• [Entries supplied]
# # # #
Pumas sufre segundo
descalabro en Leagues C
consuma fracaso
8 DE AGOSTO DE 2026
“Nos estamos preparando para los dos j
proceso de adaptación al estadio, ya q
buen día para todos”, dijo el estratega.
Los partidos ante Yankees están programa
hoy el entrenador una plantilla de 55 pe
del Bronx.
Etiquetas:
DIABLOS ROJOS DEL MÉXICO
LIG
# # # #
• [Exercise brief] Recast the listing above as a JSON list of strings, with one string for each line and no blank lines.

• [Answer box]
[
  "Pumas sufre segundo",
  "descalabro en Leagues C",
  "consuma fracaso",
  "8 DE AGOSTO DE 2026",
  "“Nos estamos preparando para los dos j",
  "proceso de adaptación al estadio, ya q",
  "buen día para todos”, dijo el estratega.",
  "Los partidos ante Yankees están programa",
  "hoy el entrenador una plantilla de 55 pe",
  "del Bronx.",
  "Etiquetas:",
  "DIABLOS ROJOS DEL MÉXICO",
  "LIG"
]